Courtesy ** D. Helder **:
sfgate.com | Here's a look at the past. Items have been culled from The Chronicle's archives of 25, 50, 75 and 100 years ago.1933
Oct. 28: Behind an impenetrable blanket of fog that shrouded the California coastline from San Diego to the Golden Gate, the Navy's giant dirigible Macon gave to the nation its greatest single demonstration of its efficacy as a war machine. Between daybreak and 9 p.m. it had accomplished the following: It had traversed the California coast from San Diego to San Francisco, flying far inland at times, without so much as a half dozen human eyes glimpsing its great bulk during its maneuvers.
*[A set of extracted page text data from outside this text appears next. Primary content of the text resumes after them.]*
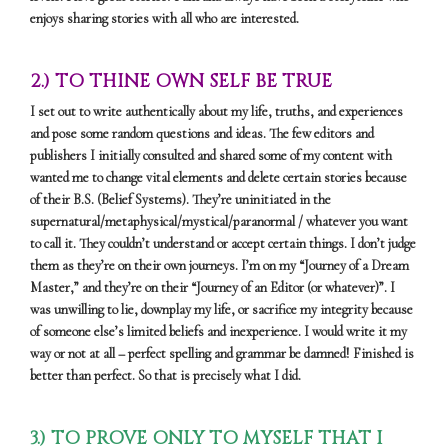
enjoys sharing stories with all who are interested.
2.) TO THINE OWN SELF BE TRUE
I set out to write authentically about my life, truths, and experiences
and pose some random questions and ideas. The few editors and
publishers I initially consulted and shared some of my content with
wanted me to change vital elements and delete certain stories because
of their B.S. (Belief Systems). They’re uninitiated in the
supernatural/metaphysical/mystical/paranormal / whatever you want
to call it. They couldn’t understand or accept certain things. I don’t judge
them as they’re on their own journeys. I’m on my “Journey of a Dream
Master,” and they’re on their “Journey of an Editor (or whatever)”. I
was unwilling to lie, downplay my life, or sacrifice my integrity because
of someone else’s limited beliefs and inexperience. I would write it my
way or not at all – perfect spelling and grammar be damned! Finished is
better than perfect. So that is precisely what I did.
3.) TO PROVE ONLY TO MYSELF THAT I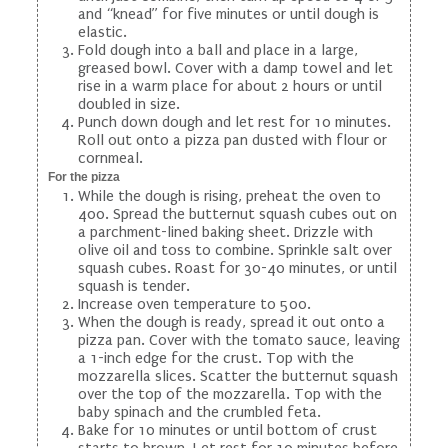
and “knead” for five minutes or until dough is
elastic.
Fold dough into a ball and place in a large,
greased bowl. Cover with a damp towel and let
rise in a warm place for about 2 hours or until
doubled in size.
Punch down dough and let rest for 10 minutes.
Roll out onto a pizza pan dusted with flour or
cornmeal.
For the pizza
While the dough is rising, preheat the oven to
400. Spread the butternut squash cubes out on
a parchment-lined baking sheet. Drizzle with
olive oil and toss to combine. Sprinkle salt over
squash cubes. Roast for 30-40 minutes, or until
squash is tender.
Increase oven temperature to 500.
When the dough is ready, spread it out onto a
pizza pan. Cover with the tomato sauce, leaving
a 1-inch edge for the crust. Top with the
mozzarella slices. Scatter the butternut squash
over the top of the mozzarella. Top with the
baby spinach and the crumbled feta.
Bake for 10 minutes or until bottom of crust
starts to brown. Let rest for 10 minutes before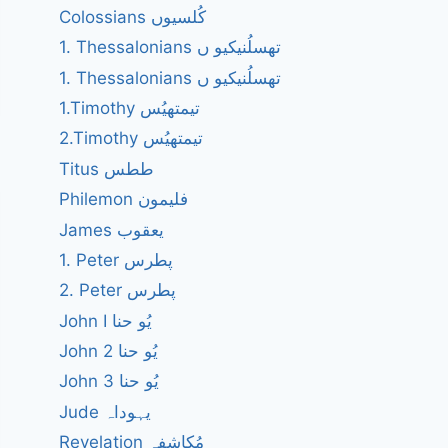
Colossians کُلسیوں
1. Thessalonians تھسلُنیکیو ں
1. Thessalonians تھسلُنیکیو ں
1.Timothy تیمتھیُس
2.Timothy تیمتھیُس
Titus ططس
Philemon فلیمون
James یعقوب
1. Peter پطرس
2. Peter پطرس
John I یُو حنا
John 2 یُو حنا
John 3 یُو حنا
Jude یہوداہ
Revelation مُکاشفہ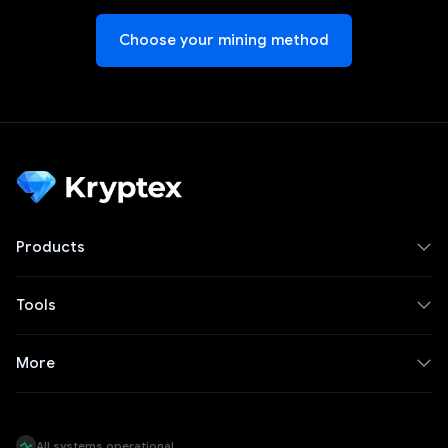
Choose your mining method
Products
Tools
More
All systems operational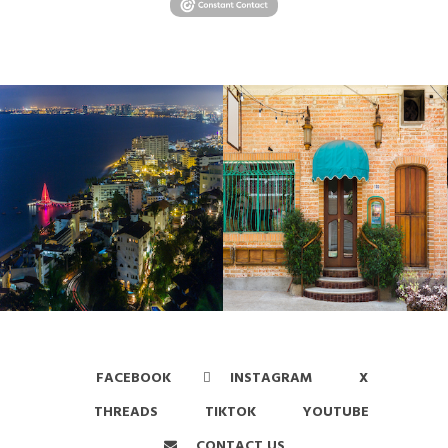
FACEBOOK
INSTAGRAM
X
THREADS
TIKTOK
YOUTUBE
CONTACT US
It had coursed its way for more than an hour - from 7 to 8:15 p.m. - over the bay and city of San Francisco, defying the vain efforts of the giant searchlights of Uncle Sam's warships, at anchor in the harbor, to ferret it out of the murk above the city. The drone of the dirigible's great motors was plainly heard over the city, but that was all. From the Macon as it passed over came word that San Francisco, hidden beneath the fog, appeared not to be a city but a vast cluster of sparkling red and white jewels whose luster was blurred by a silvery gray veil. Searchlights of the battle force in the bay were pictured as "nervously swinging back and forth." San Francisco had a picture of what London knew in the days of 1915 when zeppelins cruised over the city's fogs and dropped bombs upon it.
1908
Oct. 26: An illustrated lecture on milk was delivered by Professor M.E. Jaffa of the University of California before a large audience in Mission Promotion Association Hall, Valencia and 16th streets. The stereopticon proved an attractive aid to the lecturer in presenting facts to the audience. He said that skimmed milk and bread combined are more nutritious than a meal of meat, potatoes, turnips, bread, butter and coffee, and 1 cup of skimmed milk contains more nutriment than 4 1/2 gallons of coffee. To demonstrate the truth of these assertions, the professor showed tables on the screen giving the results of experiments and analyses of the contrasted beverages. And he claimed that coffee is valuable as a nutrient only through the sugar and milk in it. The effect of preservatives on milk was demonstrated by tables of experiments on kittens. The kittens fed on milk containing borax preservatives all died, even when the borax was but 60 grains to a gallon. The same results followed feeding kittens with milk preserved with formalin. That unsanitary milk spreads disease was proved by the spreading of typhoid and diphtheria from infected dairy farms. The professor said that the best the citizens of San Francisco could hope for was sanitary milk.